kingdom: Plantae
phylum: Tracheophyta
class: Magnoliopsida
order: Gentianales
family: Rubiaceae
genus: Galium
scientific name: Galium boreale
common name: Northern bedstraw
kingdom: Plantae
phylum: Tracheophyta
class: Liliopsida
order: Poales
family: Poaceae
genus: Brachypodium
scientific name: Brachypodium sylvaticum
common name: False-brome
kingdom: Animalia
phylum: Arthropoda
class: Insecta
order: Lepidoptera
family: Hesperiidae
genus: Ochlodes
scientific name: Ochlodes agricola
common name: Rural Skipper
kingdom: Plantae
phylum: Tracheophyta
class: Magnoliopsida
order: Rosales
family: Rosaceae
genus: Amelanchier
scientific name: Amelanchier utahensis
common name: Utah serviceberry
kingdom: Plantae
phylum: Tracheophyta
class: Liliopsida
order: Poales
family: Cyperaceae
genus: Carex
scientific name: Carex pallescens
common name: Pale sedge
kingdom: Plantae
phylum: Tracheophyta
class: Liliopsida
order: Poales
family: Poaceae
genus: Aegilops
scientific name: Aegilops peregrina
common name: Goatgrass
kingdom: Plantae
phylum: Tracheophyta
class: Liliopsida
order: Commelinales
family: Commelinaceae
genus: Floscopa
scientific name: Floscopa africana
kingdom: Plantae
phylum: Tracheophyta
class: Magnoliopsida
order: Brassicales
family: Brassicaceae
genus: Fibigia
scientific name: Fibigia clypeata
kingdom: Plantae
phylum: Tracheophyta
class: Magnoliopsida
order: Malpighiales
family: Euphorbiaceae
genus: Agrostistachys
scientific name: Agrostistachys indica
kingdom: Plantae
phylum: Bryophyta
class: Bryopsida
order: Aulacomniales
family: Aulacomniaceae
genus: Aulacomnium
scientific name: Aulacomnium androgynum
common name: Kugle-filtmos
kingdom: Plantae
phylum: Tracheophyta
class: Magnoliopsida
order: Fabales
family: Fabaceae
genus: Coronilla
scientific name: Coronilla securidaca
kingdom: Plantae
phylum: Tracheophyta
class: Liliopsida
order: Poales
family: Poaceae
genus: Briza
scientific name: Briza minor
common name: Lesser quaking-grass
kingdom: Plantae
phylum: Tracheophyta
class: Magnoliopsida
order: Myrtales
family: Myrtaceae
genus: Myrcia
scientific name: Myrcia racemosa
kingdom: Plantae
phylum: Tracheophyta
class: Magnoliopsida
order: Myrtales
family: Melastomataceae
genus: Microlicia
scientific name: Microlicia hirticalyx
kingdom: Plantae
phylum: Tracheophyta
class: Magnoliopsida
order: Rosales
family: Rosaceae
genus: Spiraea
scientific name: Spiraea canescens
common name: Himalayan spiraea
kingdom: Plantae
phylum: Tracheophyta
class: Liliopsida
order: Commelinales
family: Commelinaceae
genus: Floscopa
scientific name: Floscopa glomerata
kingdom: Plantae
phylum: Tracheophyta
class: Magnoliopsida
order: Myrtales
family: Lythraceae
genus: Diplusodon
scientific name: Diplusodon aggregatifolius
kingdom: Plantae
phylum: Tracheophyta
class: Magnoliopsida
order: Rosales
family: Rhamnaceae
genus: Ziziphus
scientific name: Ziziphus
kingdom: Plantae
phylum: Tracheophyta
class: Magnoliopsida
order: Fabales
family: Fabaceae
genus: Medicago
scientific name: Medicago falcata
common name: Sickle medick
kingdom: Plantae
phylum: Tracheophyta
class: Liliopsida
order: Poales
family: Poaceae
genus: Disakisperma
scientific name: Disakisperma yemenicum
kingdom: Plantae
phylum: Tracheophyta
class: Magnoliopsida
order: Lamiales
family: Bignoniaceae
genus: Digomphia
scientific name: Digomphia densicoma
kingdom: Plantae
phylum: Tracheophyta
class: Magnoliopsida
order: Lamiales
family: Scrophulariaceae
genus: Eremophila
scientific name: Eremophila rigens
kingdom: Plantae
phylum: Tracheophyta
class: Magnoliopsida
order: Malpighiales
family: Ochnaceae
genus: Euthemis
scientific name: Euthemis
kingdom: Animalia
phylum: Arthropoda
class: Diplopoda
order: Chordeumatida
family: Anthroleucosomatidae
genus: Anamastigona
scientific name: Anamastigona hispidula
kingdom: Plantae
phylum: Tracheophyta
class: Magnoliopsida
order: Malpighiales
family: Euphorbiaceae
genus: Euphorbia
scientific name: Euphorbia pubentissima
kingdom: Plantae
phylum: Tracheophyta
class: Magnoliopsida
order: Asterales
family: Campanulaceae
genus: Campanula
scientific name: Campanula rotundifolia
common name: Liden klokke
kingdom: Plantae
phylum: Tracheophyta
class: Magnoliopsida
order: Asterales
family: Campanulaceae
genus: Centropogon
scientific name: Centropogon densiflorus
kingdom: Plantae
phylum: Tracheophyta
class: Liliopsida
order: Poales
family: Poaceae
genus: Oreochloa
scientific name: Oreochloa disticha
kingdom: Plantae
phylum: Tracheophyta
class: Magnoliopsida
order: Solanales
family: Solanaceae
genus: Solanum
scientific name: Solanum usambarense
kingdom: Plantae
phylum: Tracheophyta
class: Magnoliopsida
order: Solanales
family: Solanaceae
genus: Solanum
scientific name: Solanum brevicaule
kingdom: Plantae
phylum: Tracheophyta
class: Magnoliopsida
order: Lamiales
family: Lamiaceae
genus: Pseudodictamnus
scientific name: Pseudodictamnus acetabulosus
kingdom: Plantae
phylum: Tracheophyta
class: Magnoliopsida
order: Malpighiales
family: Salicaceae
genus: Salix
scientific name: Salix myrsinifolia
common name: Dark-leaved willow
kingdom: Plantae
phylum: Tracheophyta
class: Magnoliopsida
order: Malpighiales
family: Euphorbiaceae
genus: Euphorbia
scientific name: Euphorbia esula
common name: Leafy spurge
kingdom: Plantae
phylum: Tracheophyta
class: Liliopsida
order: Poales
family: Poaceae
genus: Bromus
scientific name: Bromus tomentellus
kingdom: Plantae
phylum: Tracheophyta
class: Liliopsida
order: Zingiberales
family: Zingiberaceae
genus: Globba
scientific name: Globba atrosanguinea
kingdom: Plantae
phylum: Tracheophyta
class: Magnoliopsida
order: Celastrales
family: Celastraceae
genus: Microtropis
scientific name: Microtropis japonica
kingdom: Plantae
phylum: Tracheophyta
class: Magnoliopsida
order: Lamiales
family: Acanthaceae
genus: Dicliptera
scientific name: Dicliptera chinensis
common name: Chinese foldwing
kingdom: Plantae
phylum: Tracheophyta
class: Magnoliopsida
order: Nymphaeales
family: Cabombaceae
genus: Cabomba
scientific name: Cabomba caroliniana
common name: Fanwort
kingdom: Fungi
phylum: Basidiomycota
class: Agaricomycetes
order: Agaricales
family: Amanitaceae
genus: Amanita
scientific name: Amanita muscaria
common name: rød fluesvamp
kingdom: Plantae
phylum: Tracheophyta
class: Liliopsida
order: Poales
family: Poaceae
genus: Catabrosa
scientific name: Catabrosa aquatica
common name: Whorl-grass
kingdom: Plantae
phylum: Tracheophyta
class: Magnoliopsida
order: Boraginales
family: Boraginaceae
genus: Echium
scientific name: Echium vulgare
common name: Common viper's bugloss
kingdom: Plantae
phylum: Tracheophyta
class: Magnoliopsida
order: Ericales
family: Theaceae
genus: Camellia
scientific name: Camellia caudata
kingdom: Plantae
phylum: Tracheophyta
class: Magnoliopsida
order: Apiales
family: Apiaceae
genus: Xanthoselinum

────────────────────────────────────────

Given request:
Write out all the rows above again, switching every "scientific name" to "species" and leaving everything else unchanged.

Response to the task:
kingdom: Plantae
phylum: Tracheophyta
class: Magnoliopsida
order: Gentianales
family: Rubiaceae
genus: Galium
species: Galium boreale
common name: Northern bedstraw
kingdom: Plantae
phylum: Tracheophyta
class: Liliopsida
order: Poales
family: Poaceae
genus: Brachypodium
species: Brachypodium sylvaticum
common name: False-brome
kingdom: Animalia
phylum: Arthropoda
class: Insecta
order: Lepidoptera
family: Hesperiidae
genus: Ochlodes
species: Ochlodes agricola
common name: Rural Skipper
kingdom: Plantae
phylum: Tracheophyta
class: Magnoliopsida
order: Rosales
family: Rosaceae
genus: Amelanchier
species: Amelanchier utahensis
common name: Utah serviceberry
kingdom: Plantae
phylum: Tracheophyta
class: Liliopsida
order: Poales
family: Cyperaceae
genus: Carex
species: Carex pallescens
common name: Pale sedge
kingdom: Plantae
phylum: Tracheophyta
class: Liliopsida
order: Poales
family: Poaceae
genus: Aegilops
species: Aegilops peregrina
common name: Goatgrass
kingdom: Plantae
phylum: Tracheophyta
class: Liliopsida
order: Commelinales
family: Commelinaceae
genus: Floscopa
species: Floscopa africana
kingdom: Plantae
phylum: Tracheophyta
class: Magnoliopsida
order: Brassicales
family: Brassicaceae
genus: Fibigia
species: Fibigia clypeata
kingdom: Plantae
phylum: Tracheophyta
class: Magnoliopsida
order: Malpighiales
family: Euphorbiaceae
genus: Agrostistachys
species: Agrostistachys indica
kingdom: Plantae
phylum: Bryophyta
class: Bryopsida
order: Aulacomniales
family: Aulacomniaceae
genus: Aulacomnium
species: Aulacomnium androgynum
common name: Kugle-filtmos
kingdom: Plantae
phylum: Tracheophyta
class: Magnoliopsida
order: Fabales
family: Fabaceae
genus: Coronilla
species: Coronilla securidaca
kingdom: Plantae
phylum: Tracheophyta
class: Liliopsida
order: Poales
family: Poaceae
genus: Briza
species: Briza minor
common name: Lesser quaking-grass
kingdom: Plantae
phylum: Tracheophyta
class: Magnoliopsida
order: Myrtales
family: Myrtaceae
genus: Myrcia
species: Myrcia racemosa
kingdom: Plantae
phylum: Tracheophyta
class: Magnoliopsida
order: Myrtales
family: Melastomataceae
genus: Microlicia
species: Microlicia hirticalyx
kingdom: Plantae
phylum: Tracheophyta
class: Magnoliopsida
order: Rosales
family: Rosaceae
genus: Spiraea
species: Spiraea canescens
common name: Himalayan spiraea
kingdom: Plantae
phylum: Tracheophyta
class: Liliopsida
order: Commelinales
family: Commelinaceae
genus: Floscopa
species: Floscopa glomerata
kingdom: Plantae
phylum: Tracheophyta
class: Magnoliopsida
order: Myrtales
family: Lythraceae
genus: Diplusodon
species: Diplusodon aggregatifolius
kingdom: Plantae
phylum: Tracheophyta
class: Magnoliopsida
order: Rosales
family: Rhamnaceae
genus: Ziziphus
species: Ziziphus
kingdom: Plantae
phylum: Tracheophyta
class: Magnoliopsida
order: Fabales
family: Fabaceae
genus: Medicago
species: Medicago falcata
common name: Sickle medick
kingdom: Plantae
phylum: Tracheophyta
class: Liliopsida
order: Poales
family: Poaceae
genus: Disakisperma
species: Disakisperma yemenicum
kingdom: Plantae
phylum: Tracheophyta
class: Magnoliopsida
order: Lamiales
family: Bignoniaceae
genus: Digomphia
species: Digomphia densicoma
kingdom: Plantae
phylum: Tracheophyta
class: Magnoliopsida
order: Lamiales
family: Scrophulariaceae
genus: Eremophila
species: Eremophila rigens
kingdom: Plantae
phylum: Tracheophyta
class: Magnoliopsida
order: Malpighiales
family: Ochnaceae
genus: Euthemis
species: Euthemis
kingdom: Animalia
phylum: Arthropoda
class: Diplopoda
order: Chordeumatida
family: Anthroleucosomatidae
genus: Anamastigona
species: Anamastigona hispidula
kingdom: Plantae
phylum: Tracheophyta
class: Magnoliopsida
order: Malpighiales
family: Euphorbiaceae
genus: Euphorbia
species: Euphorbia pubentissima
kingdom: Plantae
phylum: Tracheophyta
class: Magnoliopsida
order: Asterales
family: Campanulaceae
genus: Campanula
species: Campanula rotundifolia
common name: Liden klokke
kingdom: Plantae
phylum: Tracheophyta
class: Magnoliopsida
order: Asterales
family: Campanulaceae
genus: Centropogon
species: Centropogon densiflorus
kingdom: Plantae
phylum: Tracheophyta
class: Liliopsida
order: Poales
family: Poaceae
genus: Oreochloa
species: Oreochloa disticha
kingdom: Plantae
phylum: Tracheophyta
class: Magnoliopsida
order: Solanales
family: Solanaceae
genus: Solanum
species: Solanum usambarense
kingdom: Plantae
phylum: Tracheophyta
class: Magnoliopsida
order: Solanales
family: Solanaceae
genus: Solanum
species: Solanum brevicaule
kingdom: Plantae
phylum: Tracheophyta
class: Magnoliopsida
order: Lamiales
family: Lamiaceae
genus: Pseudodictamnus
species: Pseudodictamnus acetabulosus
kingdom: Plantae
phylum: Tracheophyta
class: Magnoliopsida
order: Malpighiales
family: Salicaceae
genus: Salix
species: Salix myrsinifolia
common name: Dark-leaved willow
kingdom: Plantae
phylum: Tracheophyta
class: Magnoliopsida
order: Malpighiales
family: Euphorbiaceae
genus: Euphorbia
species: Euphorbia esula
common name: Leafy spurge
kingdom: Plantae
phylum: Tracheophyta
class: Liliopsida
order: Poales
family: Poaceae
genus: Bromus
species: Bromus tomentellus
kingdom: Plantae
phylum: Tracheophyta
class: Liliopsida
order: Zingiberales
family: Zingiberaceae
genus: Globba
species: Globba atrosanguinea
kingdom: Plantae
phylum: Tracheophyta
class: Magnoliopsida
order: Celastrales
family: Celastraceae
genus: Microtropis
species: Microtropis japonica
kingdom: Plantae
phylum: Tracheophyta
class: Magnoliopsida
order: Lamiales
family: Acanthaceae
genus: Dicliptera
species: Dicliptera chinensis
common name: Chinese foldwing
kingdom: Plantae
phylum: Tracheophyta
class: Magnoliopsida
order: Nymphaeales
family: Cabombaceae
genus: Cabomba
species: Cabomba caroliniana
common name: Fanwort
kingdom: Fungi
phylum: Basidiomycota
class: Agaricomycetes
order: Agaricales
family: Amanitaceae
genus: Amanita
species: Amanita muscaria
common name: rød fluesvamp
kingdom: Plantae
phylum: Tracheophyta
class: Liliopsida
order: Poales
family: Poaceae
genus: Catabrosa
species: Catabrosa aquatica
common name: Whorl-grass
kingdom: Plantae
phylum: Tracheophyta
class: Magnoliopsida
order: Boraginales
family: Boraginaceae
genus: Echium
species: Echium vulgare
common name: Common viper's bugloss
kingdom: Plantae
phylum: Tracheophyta
class: Magnoliopsida
order: Ericales
family: Theaceae
genus: Camellia
species: Camellia caudata
kingdom: Plantae
phylum: Tracheophyta
class: Magnoliopsida
order: Apiales
family: Apiaceae
genus: Xanthoselinum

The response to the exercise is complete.